For more information see this article Customize the Quick search, filters, and sorting optionsthis parameter allows you to weigh the index and give it a higher or lower relevance (in proportion to the other indexes and their scale value). If you use the full-text index as a single index, this parameter has no relevance.



Virtual full-text index for the Quick search

The Quick search uses a virtual full-text index that indexes all features that are available in the Quick search. You can customize this index, if necessary, as described here.

Build and update an index in the censhare database

If you create a new feature and the respective full-text index, you do not have to build the index, as there are no assets with the respective feature. When users start to edit assets and add the new feature, the index is created automatically.

If you create a full-text index for an existing feature, if the indexed feature stores values that are calculated with an XPath expression, or if you change the index configuration of a full-text index, you must (re)build the index in the censhare database.

If you modify the feature that has already a full-text index, you also must rebuild the respective index. For example, if you change the value type or the XPath expression to calculate the feature.

Proceed as follows:

  1. In the censhare Admin Client, click and select Embedded database rebuild feature index.

  2. First, select the Feature that you want to index, and click OK.

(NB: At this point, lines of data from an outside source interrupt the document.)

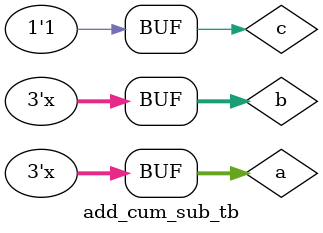
<source format=v>
module fulladderdut (
    out,carry,a,b,c
);
    input a,b,c;
    output out,carry;

    assign out = a^b^c;
    assign carry = a&b | b&c | c&a;
endmodule

module adder_cum_sub ( 
    out,carr,a,b,c
);
    input [2:0]a,b;
    input c;
    wire [1:0]w;
    output [2:0]out;
    output carr;

    xor a1(p,b[0],c);
    xor a2(q,b[1],c);
    xor a3(r,b[2],c);

    fulladderdut first(out[0],w[0],a[0],p,c);
    fulladderdut second(out[1],w[1],a[1],q,w[0]);
    fulladderdut third(out[2],carr,a[2],r,w[1]);
endmodule


module add_cum_sub_tb ();
    reg [2:0]a,b;
    reg c;
    wire [2:0]out;
    wire carr;

    initial begin
        #5;
        c=0;
        a=3'd0;b=3'd0;#50;
        c=1;
        a=3'd0;b=3'd0;
    end
    always #5 a=a+1'b1;
    always #10 b=b+1'b1;

    adder_cum_sub a1( 
    out,carr,a,b,c
);
endmodule
</source>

  3. Run the Embedded database rebuild feature index server action again.

  4. Now, select the full-text index of the feature, and click OK.

Note: For new features, you can skip the first two steps. For existing features, always build the indexes in the exact sequence as described above (first the feature index, then the full-text index). This ensures that the feature index is up-to-date before the full-text index is built. When you execute the server action, censhare deletes the index for your selected feature. Until the index is rebuilt, users cannot search for the feature. The build is carried out as an asynchronous process (during ongoing operations). We recommend planning a maintenance window to rebuild indexes whenever possible.

Enable the server action

If the Embedded database rebuild feature index server action is not available, you must enable it. Proceed as follows:

  1. In the censhare Admin Client, open the Configuration/Modules/Administration/Embedded database directory.

  2. Open the Embedded database rebuild feature index configuration.

  3. In the General setup section, select Enabled.

  4. Click OK to save the configuration.

  5. Update the server configuration, and - if necessary - synchronize the remote servers.